> Instructions to follow
Search the material for the string "Liberation", then return every line where it is found.
━━━
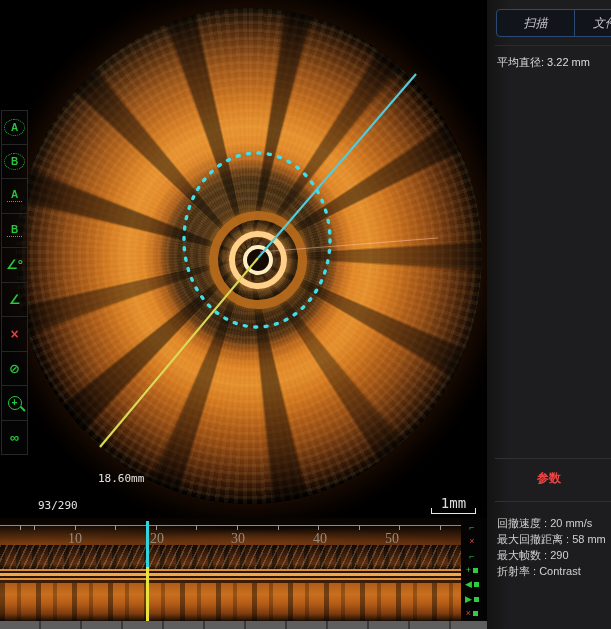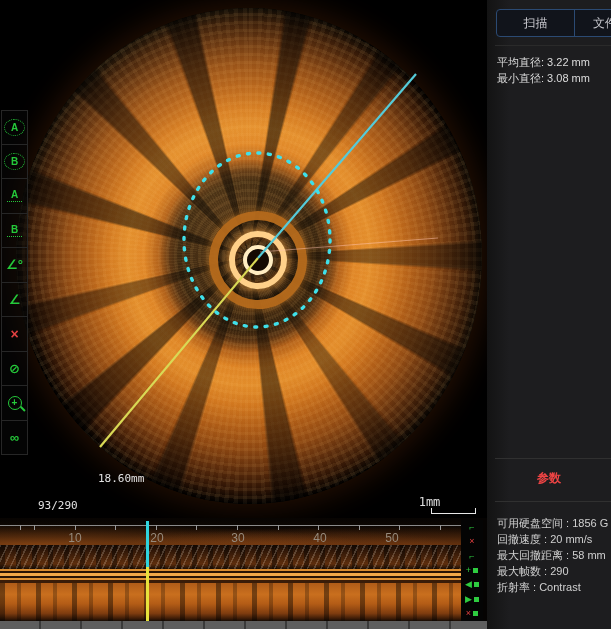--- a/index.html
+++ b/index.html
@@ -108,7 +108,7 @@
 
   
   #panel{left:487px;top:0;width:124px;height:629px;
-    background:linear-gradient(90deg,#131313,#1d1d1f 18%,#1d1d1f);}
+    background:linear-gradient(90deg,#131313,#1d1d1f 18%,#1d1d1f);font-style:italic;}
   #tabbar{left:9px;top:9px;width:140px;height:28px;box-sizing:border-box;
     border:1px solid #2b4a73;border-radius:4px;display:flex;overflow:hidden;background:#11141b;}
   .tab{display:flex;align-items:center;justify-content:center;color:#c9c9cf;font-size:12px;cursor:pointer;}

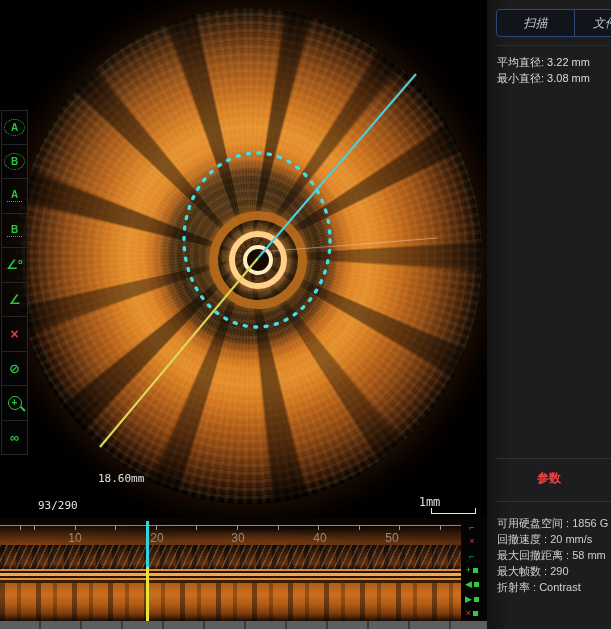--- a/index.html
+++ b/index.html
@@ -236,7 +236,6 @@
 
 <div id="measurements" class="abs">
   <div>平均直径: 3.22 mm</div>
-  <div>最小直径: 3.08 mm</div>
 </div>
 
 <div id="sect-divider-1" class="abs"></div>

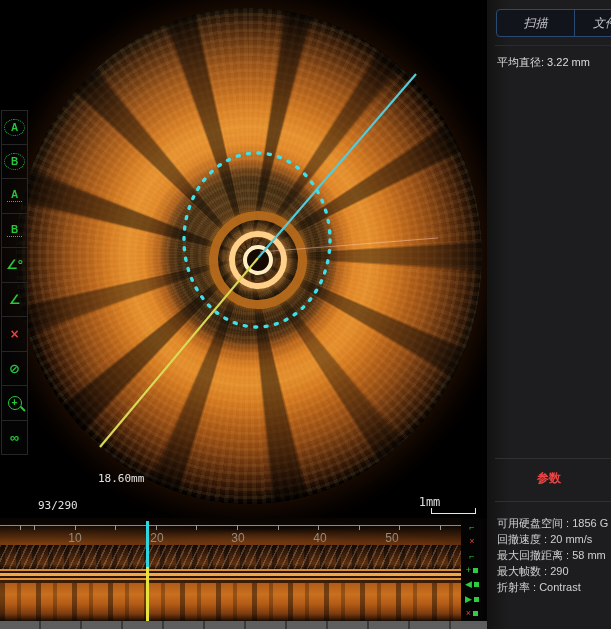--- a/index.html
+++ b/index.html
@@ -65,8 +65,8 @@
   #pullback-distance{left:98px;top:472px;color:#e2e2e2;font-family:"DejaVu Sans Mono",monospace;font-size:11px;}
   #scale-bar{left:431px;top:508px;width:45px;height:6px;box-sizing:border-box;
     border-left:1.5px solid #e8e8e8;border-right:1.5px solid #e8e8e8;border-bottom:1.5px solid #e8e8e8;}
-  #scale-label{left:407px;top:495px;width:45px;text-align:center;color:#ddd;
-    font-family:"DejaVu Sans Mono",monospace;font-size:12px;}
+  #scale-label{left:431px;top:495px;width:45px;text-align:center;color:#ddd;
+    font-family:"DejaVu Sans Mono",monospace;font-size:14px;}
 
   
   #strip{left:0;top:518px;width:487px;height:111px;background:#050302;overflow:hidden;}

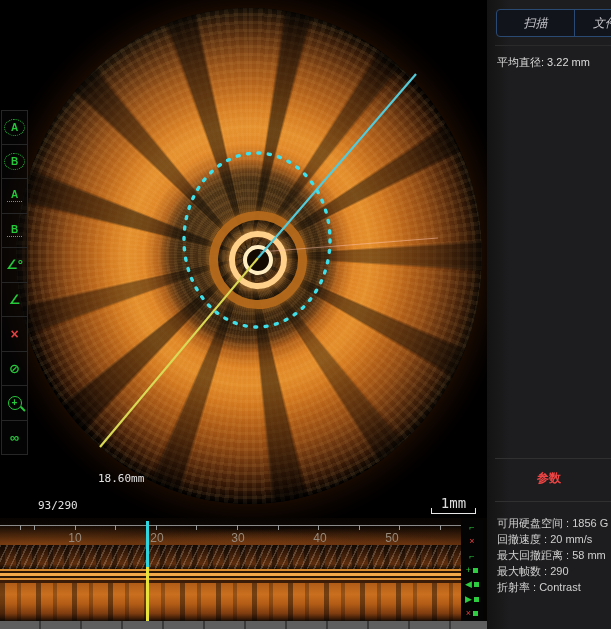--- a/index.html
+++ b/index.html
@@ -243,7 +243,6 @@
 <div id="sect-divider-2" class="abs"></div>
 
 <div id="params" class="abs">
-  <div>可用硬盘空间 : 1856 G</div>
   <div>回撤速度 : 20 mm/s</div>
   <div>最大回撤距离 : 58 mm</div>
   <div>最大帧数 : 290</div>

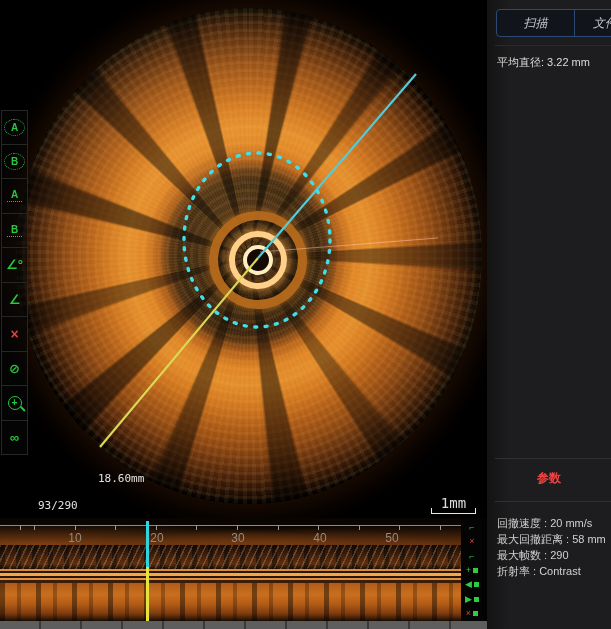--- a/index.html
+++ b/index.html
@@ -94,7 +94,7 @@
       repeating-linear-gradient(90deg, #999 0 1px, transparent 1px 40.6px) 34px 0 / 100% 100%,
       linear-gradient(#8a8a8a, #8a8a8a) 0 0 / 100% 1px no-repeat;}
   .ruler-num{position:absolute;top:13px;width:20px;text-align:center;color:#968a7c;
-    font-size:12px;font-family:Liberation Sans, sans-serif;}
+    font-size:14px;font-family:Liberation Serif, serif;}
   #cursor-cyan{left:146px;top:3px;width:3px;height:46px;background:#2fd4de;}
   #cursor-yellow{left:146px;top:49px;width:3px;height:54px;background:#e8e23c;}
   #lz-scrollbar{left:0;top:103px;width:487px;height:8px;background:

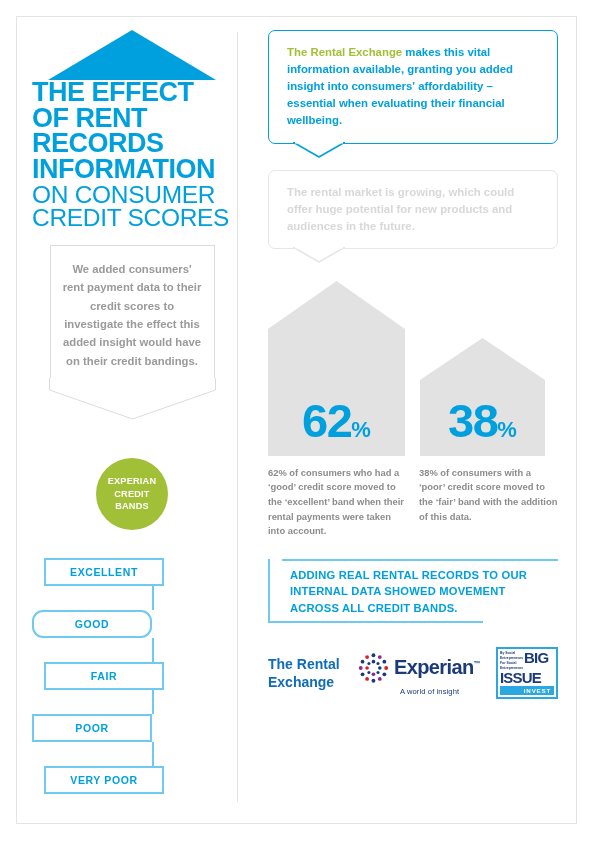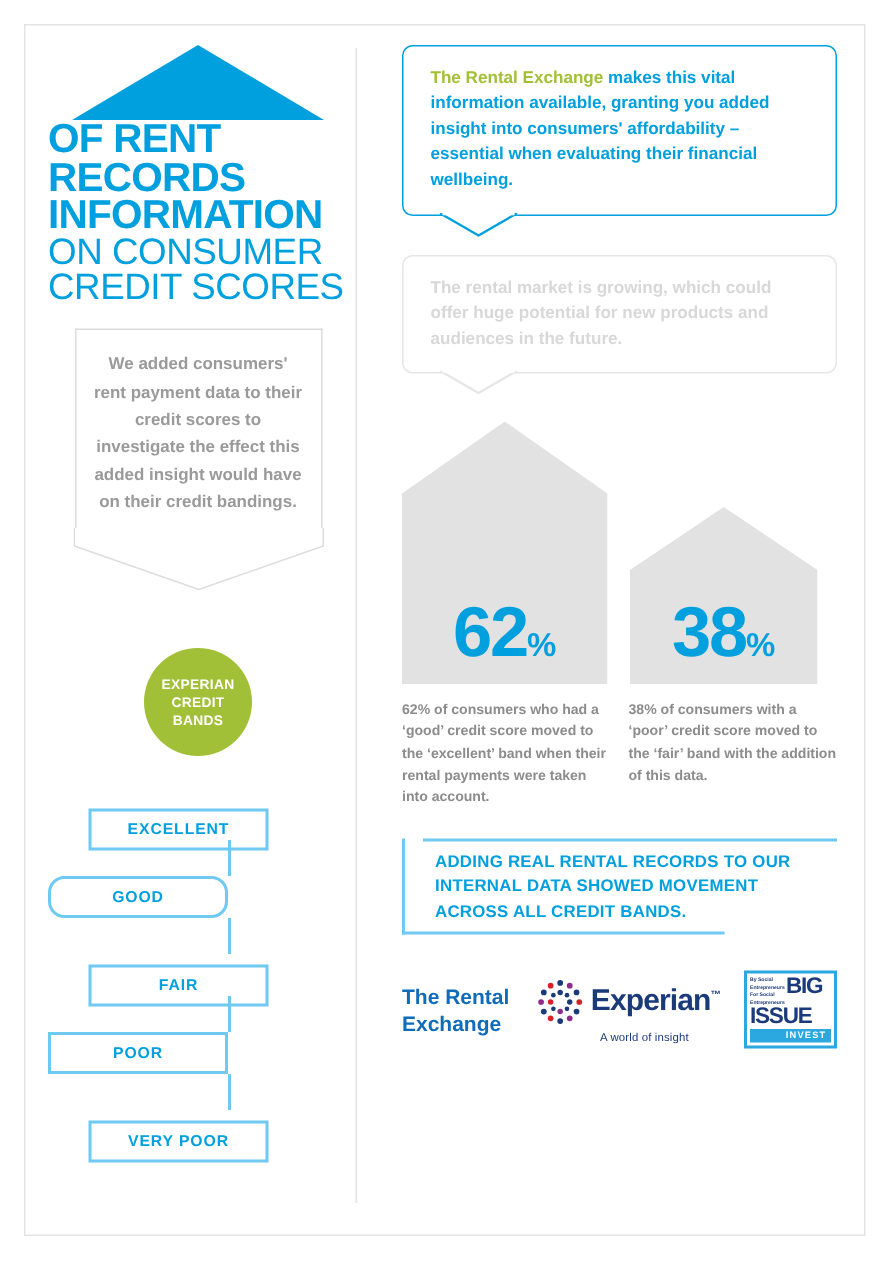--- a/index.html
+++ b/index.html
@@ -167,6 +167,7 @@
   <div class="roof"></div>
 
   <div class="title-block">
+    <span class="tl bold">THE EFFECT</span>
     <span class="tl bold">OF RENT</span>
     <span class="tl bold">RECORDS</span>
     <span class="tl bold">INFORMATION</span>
━━━
> Answer area
-    font-size:12px;font-family:Liberation Sans, sans-serif;}
+    font-size:14px;font-family:Liberation Serif, serif;}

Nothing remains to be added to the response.